给定任务 A: 照原文一字不差地写出介绍偃师商城和洹北商城功能分区的那段文字中的一部分，从“偃师商城由宫城、小城和大城构”开始，到“府库区、作坊区、普通居住区。”结束。

##### 文档段落 #####

偃师商城由宫城、小城和大城构成。在宫城内已发掘10余座大型夯土建筑基址,这些夯土建筑基址所处的位置即为宫殿区。宫殿区北面有东西长达200米的祭祀场所,在其内发现了大量的祭祀遗迹,发掘者认为该区域为祭祀区。在祭祀区北面发现有东西长约130米的水池,以水池为中心的区域应是供商王室休闲的池苑区。在小城的西南隅、东北隅发现有2处类似“府库”的建筑群,其所在区域被称为府库区。在大城东北隅城墙内及小城的东南部发现2处铸铜遗迹。不过,偃师商城内部并未发现独立的墓葬区,只是在大城东北隅的城墙内侧、东墙中段内侧及宫殿区附近发现100多座等级较低的墓葬。平民居住区密集分布于城址的东北部。以上功能区相互之间并不重叠,表明偃师商城内部至少可划分出宫殿区、祭祀区、池苑区、府库区、作坊区、普通居住区。

洹北商城位于洹河北岸,由宫城、外城和西南角的小城组成。在宫城内发现30多处布局严整有序的大型夯土建筑基址,大型夯土建筑所在区域应为宫殿区。在一号宫殿建筑的主殿、门塾、“西配殿”附近均发现有祭祀遗迹。一般居住区位于宫城与外城之间,目前发现两处:一处在商城中部偏东,共发现长条形夯土遗迹40余处;一处在洹北花园庄村东,发现有房屋基址、水井、窖穴、灰坑、墓葬等遗迹,部分墓葬出土有青铜礼器。此外,在洹北商城北部宫城与外城之间发现了1处铸铜作坊、1处制骨作坊,二者所在位置为商城的作坊区。以上材料表明洹北商城内部至少可划分出宫殿区、祭祀区、普通居住区、作坊区。

##### 给定信息 #####

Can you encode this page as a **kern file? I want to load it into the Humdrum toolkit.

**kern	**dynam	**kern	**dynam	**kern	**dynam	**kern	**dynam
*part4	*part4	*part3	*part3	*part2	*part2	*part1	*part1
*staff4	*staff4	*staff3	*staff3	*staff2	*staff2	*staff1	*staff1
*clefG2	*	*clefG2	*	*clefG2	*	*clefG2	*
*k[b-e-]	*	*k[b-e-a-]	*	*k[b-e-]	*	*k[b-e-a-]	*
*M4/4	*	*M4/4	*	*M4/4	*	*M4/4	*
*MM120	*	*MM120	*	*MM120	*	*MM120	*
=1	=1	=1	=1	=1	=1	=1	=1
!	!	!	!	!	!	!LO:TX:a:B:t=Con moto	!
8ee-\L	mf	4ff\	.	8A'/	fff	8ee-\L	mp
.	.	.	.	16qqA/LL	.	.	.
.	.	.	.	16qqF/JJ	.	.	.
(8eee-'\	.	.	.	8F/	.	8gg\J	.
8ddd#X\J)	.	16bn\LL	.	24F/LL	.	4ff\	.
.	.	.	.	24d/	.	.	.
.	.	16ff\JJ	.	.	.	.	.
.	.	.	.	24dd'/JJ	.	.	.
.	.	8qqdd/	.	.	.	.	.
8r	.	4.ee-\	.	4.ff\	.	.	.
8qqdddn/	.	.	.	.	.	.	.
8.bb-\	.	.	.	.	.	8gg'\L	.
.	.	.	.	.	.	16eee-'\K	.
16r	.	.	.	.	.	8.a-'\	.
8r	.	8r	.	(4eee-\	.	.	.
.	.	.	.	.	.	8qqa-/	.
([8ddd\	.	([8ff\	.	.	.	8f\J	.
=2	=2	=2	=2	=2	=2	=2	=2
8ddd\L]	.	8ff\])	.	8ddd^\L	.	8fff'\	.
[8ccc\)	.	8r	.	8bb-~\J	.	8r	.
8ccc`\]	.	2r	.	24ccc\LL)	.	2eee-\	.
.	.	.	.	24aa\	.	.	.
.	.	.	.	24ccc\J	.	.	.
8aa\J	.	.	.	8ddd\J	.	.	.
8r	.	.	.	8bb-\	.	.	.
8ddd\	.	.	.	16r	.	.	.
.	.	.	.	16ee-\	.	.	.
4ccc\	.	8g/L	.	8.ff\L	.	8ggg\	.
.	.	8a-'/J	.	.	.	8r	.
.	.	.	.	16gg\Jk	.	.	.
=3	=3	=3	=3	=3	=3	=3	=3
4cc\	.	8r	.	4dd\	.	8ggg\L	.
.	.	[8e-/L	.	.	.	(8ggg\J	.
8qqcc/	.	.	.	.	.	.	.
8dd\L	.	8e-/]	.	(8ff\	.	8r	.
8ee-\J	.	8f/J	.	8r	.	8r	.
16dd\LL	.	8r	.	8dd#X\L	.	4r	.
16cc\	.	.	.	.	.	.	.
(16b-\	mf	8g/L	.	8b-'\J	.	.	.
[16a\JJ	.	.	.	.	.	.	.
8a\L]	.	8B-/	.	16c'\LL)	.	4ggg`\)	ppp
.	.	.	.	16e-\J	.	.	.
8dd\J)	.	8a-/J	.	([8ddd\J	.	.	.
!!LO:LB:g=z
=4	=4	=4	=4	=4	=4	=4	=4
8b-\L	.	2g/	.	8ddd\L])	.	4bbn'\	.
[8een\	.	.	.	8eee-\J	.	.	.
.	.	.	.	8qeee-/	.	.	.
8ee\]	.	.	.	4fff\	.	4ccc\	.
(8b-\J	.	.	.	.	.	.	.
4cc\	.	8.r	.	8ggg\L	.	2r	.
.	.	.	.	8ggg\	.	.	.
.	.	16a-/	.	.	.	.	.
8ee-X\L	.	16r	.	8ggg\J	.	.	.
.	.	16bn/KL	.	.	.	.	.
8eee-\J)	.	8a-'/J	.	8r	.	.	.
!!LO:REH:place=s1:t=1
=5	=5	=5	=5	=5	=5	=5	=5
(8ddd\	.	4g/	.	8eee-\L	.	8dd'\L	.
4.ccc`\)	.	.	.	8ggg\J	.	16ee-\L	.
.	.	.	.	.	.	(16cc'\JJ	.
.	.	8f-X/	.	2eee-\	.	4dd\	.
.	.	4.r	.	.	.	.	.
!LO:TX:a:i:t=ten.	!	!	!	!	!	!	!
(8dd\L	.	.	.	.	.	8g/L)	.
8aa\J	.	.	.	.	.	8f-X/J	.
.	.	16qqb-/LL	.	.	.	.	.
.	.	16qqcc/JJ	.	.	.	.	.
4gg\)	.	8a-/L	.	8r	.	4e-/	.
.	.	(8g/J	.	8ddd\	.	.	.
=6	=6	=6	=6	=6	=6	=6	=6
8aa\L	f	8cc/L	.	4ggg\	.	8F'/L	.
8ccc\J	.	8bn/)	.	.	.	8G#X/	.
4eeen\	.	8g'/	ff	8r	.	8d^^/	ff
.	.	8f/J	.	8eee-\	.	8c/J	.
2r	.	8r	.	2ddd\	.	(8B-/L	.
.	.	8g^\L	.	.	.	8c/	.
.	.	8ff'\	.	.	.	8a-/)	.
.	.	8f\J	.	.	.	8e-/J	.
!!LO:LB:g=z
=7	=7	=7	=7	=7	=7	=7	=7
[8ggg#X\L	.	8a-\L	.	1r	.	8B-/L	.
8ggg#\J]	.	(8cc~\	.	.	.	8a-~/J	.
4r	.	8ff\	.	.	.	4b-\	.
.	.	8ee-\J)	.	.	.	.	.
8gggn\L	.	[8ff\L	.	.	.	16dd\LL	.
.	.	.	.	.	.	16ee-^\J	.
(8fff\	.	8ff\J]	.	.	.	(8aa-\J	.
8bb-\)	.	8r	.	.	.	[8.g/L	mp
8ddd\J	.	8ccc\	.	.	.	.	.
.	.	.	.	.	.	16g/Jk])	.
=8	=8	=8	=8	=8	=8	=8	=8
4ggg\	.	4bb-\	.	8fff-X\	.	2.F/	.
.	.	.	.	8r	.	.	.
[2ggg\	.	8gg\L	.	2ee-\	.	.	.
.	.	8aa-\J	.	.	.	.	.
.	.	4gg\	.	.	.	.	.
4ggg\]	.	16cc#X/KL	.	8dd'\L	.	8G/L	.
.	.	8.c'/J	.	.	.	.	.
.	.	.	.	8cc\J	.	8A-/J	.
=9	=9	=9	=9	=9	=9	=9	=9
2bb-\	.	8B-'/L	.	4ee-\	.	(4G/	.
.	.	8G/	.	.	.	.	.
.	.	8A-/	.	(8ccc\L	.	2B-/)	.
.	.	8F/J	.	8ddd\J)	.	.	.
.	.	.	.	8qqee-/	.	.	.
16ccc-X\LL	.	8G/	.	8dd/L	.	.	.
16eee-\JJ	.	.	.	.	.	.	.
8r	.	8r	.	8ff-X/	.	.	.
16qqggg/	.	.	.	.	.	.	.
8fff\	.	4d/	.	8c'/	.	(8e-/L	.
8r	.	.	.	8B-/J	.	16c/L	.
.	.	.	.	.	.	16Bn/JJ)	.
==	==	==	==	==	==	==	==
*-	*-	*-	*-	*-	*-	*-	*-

#####

给定任务 B: 条目中有几行包含字符串“kern”？区分大小写，只回答一个数字。

练习解答 A:
偃师商城由宫城、小城和大城构成。在宫城内已发掘10余座大型夯土建筑基址,这些夯土建筑基址所处的位置即为宫殿区。宫殿区北面有东西长达200米的祭祀场所,在其内发现了大量的祭祀遗迹,发掘者认为该区域为祭祀区。在祭祀区北面发现有东西长约130米的水池,以水池为中心的区域应是供商王室休闲的池苑区。在小城的西南隅、东北隅发现有2处类似“府库”的建筑群,其所在区域被称为府库区。在大城东北隅城墙内及小城的东南部发现2处铸铜遗迹。不过,偃师商城内部并未发现独立的墓葬区,只是在大城东北隅的城墙内侧、东墙中段内侧及宫殿区附近发现100多座等级较低的墓葬。平民居住区密集分布于城址的东北部。以上功能区相互之间并不重叠,表明偃师商城内部至少可划分出宫殿区、祭祀区、池苑区、府库区、作坊区、普通居住区。

练习解答 B: 2